What you output should match the data below exactly.

[AVAILABLE RECORDS Boundary: Start]

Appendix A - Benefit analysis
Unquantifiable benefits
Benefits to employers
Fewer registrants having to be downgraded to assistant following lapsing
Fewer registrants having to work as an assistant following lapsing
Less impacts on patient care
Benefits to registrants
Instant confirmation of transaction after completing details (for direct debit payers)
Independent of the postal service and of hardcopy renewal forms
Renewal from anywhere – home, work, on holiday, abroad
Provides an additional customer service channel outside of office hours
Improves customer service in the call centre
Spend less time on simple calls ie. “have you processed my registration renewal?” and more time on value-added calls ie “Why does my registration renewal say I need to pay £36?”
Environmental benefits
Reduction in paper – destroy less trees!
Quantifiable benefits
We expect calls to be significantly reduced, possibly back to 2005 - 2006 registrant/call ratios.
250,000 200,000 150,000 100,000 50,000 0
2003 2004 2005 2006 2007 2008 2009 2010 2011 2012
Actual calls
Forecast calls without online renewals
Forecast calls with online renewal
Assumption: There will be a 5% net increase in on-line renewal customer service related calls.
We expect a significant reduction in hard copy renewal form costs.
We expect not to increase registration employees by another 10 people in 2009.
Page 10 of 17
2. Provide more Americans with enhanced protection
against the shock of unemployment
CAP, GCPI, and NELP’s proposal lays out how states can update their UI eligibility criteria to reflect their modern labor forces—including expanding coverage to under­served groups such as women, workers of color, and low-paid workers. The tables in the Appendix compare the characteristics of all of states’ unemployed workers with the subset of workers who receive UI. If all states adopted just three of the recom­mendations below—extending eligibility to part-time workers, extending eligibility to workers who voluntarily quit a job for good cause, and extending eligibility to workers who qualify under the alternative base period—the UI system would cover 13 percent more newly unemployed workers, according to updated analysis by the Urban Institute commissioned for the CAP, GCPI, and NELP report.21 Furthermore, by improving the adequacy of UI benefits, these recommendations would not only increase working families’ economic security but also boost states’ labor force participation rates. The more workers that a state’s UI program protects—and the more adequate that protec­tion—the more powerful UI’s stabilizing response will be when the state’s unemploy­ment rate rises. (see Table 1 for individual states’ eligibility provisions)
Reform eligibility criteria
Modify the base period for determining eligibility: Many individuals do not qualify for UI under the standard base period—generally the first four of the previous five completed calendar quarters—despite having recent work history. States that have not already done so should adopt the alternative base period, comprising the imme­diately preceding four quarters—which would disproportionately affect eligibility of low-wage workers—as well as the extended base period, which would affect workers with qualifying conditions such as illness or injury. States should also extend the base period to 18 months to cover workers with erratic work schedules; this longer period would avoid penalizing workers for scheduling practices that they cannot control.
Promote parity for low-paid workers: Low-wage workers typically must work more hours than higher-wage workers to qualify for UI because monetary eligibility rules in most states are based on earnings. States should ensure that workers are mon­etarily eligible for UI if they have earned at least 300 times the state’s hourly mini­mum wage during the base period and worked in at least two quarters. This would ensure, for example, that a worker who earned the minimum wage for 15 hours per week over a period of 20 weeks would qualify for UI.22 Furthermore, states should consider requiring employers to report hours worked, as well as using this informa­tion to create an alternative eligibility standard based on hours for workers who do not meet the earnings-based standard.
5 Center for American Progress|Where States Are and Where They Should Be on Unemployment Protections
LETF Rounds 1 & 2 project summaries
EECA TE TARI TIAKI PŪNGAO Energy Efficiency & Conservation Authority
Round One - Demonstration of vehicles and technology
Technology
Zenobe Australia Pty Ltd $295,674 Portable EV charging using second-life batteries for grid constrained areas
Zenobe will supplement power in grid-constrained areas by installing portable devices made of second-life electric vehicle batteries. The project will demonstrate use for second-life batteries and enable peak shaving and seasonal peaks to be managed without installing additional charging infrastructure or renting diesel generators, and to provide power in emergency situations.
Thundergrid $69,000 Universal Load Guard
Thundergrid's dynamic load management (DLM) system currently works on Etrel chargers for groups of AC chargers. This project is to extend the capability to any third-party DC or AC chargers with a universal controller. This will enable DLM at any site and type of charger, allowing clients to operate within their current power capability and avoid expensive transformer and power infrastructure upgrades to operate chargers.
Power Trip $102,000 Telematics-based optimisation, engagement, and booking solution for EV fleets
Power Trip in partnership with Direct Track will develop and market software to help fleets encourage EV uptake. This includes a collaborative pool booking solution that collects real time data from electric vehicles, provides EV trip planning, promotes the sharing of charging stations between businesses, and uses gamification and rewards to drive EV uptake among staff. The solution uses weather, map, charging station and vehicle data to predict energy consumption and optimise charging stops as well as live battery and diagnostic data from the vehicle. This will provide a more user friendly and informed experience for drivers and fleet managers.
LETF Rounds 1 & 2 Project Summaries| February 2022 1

[AVAILABLE RECORDS Boundary: End]

SOLUTION TO THIS PROBLEM:
Appendix A - Benefit analysis
Unquantifiable benefits
Benefits to employers
Fewer registrants having to be downgraded to assistant following lapsing
Fewer registrants having to work as an assistant following lapsing
Less impacts on patient care
Benefits to registrants
Instant confirmation of transaction after completing details (for direct debit payers)
Independent of the postal service and of hardcopy renewal forms
Renewal from anywhere – home, work, on holiday, abroad
Provides an additional customer service channel outside of office hours
Improves customer service in the call centre
Spend less time on simple calls ie. “have you processed my registration renewal?” and more time on value-added calls ie “Why does my registration renewal say I need to pay £36?”
Environmental benefits
Reduction in paper – destroy less trees!
Quantifiable benefits
We expect calls to be significantly reduced, possibly back to 2005 - 2006 registrant/call ratios.
250,000 200,000 150,000 100,000 50,000 0
2003 2004 2005 2006 2007 2008 2009 2010 2011 2012
Actual calls
Forecast calls without online renewals
Forecast calls with online renewal
Assumption: There will be a 5% net increase in on-line renewal customer service related calls.
We expect a significant reduction in hard copy renewal form costs.
We expect not to increase registration employees by another 10 people in 2009.
Page 10 of 17
2. Provide more Americans with enhanced protection
against the shock of unemployment
CAP, GCPI, and NELP’s proposal lays out how states can update their UI eligibility criteria to reflect their modern labor forces—including expanding coverage to under­served groups such as women, workers of color, and low-paid workers. The tables in the Appendix compare the characteristics of all of states’ unemployed workers with the subset of workers who receive UI. If all states adopted just three of the recom­mendations below—extending eligibility to part-time workers, extending eligibility to workers who voluntarily quit a job for good cause, and extending eligibility to workers who qualify under the alternative base period—the UI system would cover 13 percent more newly unemployed workers, according to updated analysis by the Urban Institute commissioned for the CAP, GCPI, and NELP report.21 Furthermore, by improving the adequacy of UI benefits, these recommendations would not only increase working families’ economic security but also boost states’ labor force participation rates. The more workers that a state’s UI program protects—and the more adequate that protec­tion—the more powerful UI’s stabilizing response will be when the state’s unemploy­ment rate rises. (see Table 1 for individual states’ eligibility provisions)
Reform eligibility criteria
Modify the base period for determining eligibility: Many individuals do not qualify for UI under the standard base period—generally the first four of the previous five completed calendar quarters—despite having recent work history. States that have not already done so should adopt the alternative base period, comprising the imme­diately preceding four quarters—which would disproportionately affect eligibility of low-wage workers—as well as the extended base period, which would affect workers with qualifying conditions such as illness or injury. States should also extend the base period to 18 months to cover workers with erratic work schedules; this longer period would avoid penalizing workers for scheduling practices that they cannot control.
Promote parity for low-paid workers: Low-wage workers typically must work more hours than higher-wage workers to qualify for UI because monetary eligibility rules in most states are based on earnings. States should ensure that workers are mon­etarily eligible for UI if they have earned at least 300 times the state’s hourly mini­mum wage during the base period and worked in at least two quarters. This would ensure, for example, that a worker who earned the minimum wage for 15 hours per week over a period of 20 weeks would qualify for UI.22 Furthermore, states should consider requiring employers to report hours worked, as well as using this informa­tion to create an alternative eligibility standard based on hours for workers who do not meet the earnings-based standard.
5 Center for American Progress|Where States Are and Where They Should Be on Unemployment Protections
LETF Rounds 1 & 2 project summaries
EECA TE TARI TIAKI PŪNGAO Energy Efficiency & Conservation Authority
Round One - Demonstration of vehicles and technology
Technology
Zenobe Australia Pty Ltd $295,674 Portable EV charging using second-life batteries for grid constrained areas
Zenobe will supplement power in grid-constrained areas by installing portable devices made of second-life electric vehicle batteries. The project will demonstrate use for second-life batteries and enable peak shaving and seasonal peaks to be managed without installing additional charging infrastructure or renting diesel generators, and to provide power in emergency situations.
Thundergrid $69,000 Universal Load Guard
Thundergrid's dynamic load management (DLM) system currently works on Etrel chargers for groups of AC chargers. This project is to extend the capability to any third-party DC or AC chargers with a universal controller. This will enable DLM at any site and type of charger, allowing clients to operate within their current power capability and avoid expensive transformer and power infrastructure upgrades to operate chargers.
Power Trip $102,000 Telematics-based optimisation, engagement, and booking solution for EV fleets
Power Trip in partnership with Direct Track will develop and market software to help fleets encourage EV uptake. This includes a collaborative pool booking solution that collects real time data from electric vehicles, provides EV trip planning, promotes the sharing of charging stations between businesses, and uses gamification and rewards to drive EV uptake among staff. The solution uses weather, map, charging station and vehicle data to predict energy consumption and optimise charging stops as well as live battery and diagnostic data from the vehicle. This will provide a more user friendly and informed experience for drivers and fleet managers.
LETF Rounds 1 & 2 Project Summaries| February 2022 1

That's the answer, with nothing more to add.